### WRITTEN PROBLEM
Carry on the news story below about the Facebook group that tracks quarantine breakers in Hawaii, picking up right after its last sentence.

When the mandatory quarantine went into effect back in March, a woman flew into Honolulu and posted videos of herself violating quarantine on social media.
“One of the first people we caught was Aarona Lopez, she was the homeless woman that made all the headlines,” explained Angela Keen, the administrator of the Facebook group Hawaii Quarantine Kapu Breakers.
She was sick with pneumonia at the time and from her home she had a group of volunteers help trace Lopez down.
“It was really exciting and I felt like I was back in my news reporter days, and because I have those skills it’s really easy for me to find people and track people and I don’t even have to leave my home,” Keen explained.
“After we did the Lopez case, that was a big lesson for us and we realized not all the authorities involved in quarantine breaking are not all on the same page,” she said.
The group started with a few hundred members and now stands at 4,000 members.
She and others have lobbied at the state legislature and have built relationships with the Attorney General’s office and Visitors Aloha Society Hawaii (VASH).
“Whenever I get a name, I put a file together, do my reporter work, see what kind of a background this person has, whether they have a criminal record, and I shoot it off to the investigator and sometimes within 24 to 48 hours they’ve gotten them,” she said.

(Lines of data)
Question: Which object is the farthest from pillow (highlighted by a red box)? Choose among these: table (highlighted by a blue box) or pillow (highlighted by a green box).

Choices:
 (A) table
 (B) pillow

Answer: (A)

### RESPONSE
She said it’s all thanks to tips and leads from volunteers across several industries.
“We really rely on so many different parts: there’s people on the ground, there are people who tell on their neighbors, their relatives, their in-laws, we get messages from the mainland saying, ‘My friend just went to Hawaii and I told them not to go, they shouldn’t be there, I think you should know,’” she said.
She said they also have members who work at the hotels and resorts, help from security officers, airport workers and more.
“They’re all in our group and they’re sliding us information and we put that file together and we hand it off to the AG and boom, done, out of here,” Keen said.
To date, the group has helped apprehend 13 quarantine breakers on Oahu, and the recent 22 arrests on Hawaii island.
“They were the only people who broke quarantine who decided to fight it so they stayed in jail over the weekend and they had enough,” Keen said.
She said she saw a note on Instagram from one of the group members stating that they wanted to go home.
“I messaged them back and I said, ‘I can help you,’” she said.
Keen called VASH and the group was able to book flights home for each of the 22 members.
Keen said she has received hate mail from several people and said she relies on the tourism industry in her side job, and understands the importance of reopening Hawaii.
“I understand the concerns of reopening Hawaii and people getting back to work and getting Hawaii back open again,” she said. “But the kind of people coming here right now are not the people we want, they’re not people who spend money, that go to shopping centers, and put their money back into the economy, they just don’t do it, they don’t have the money.”
She said at the end of the day it’s about the safety of Hawaii residents.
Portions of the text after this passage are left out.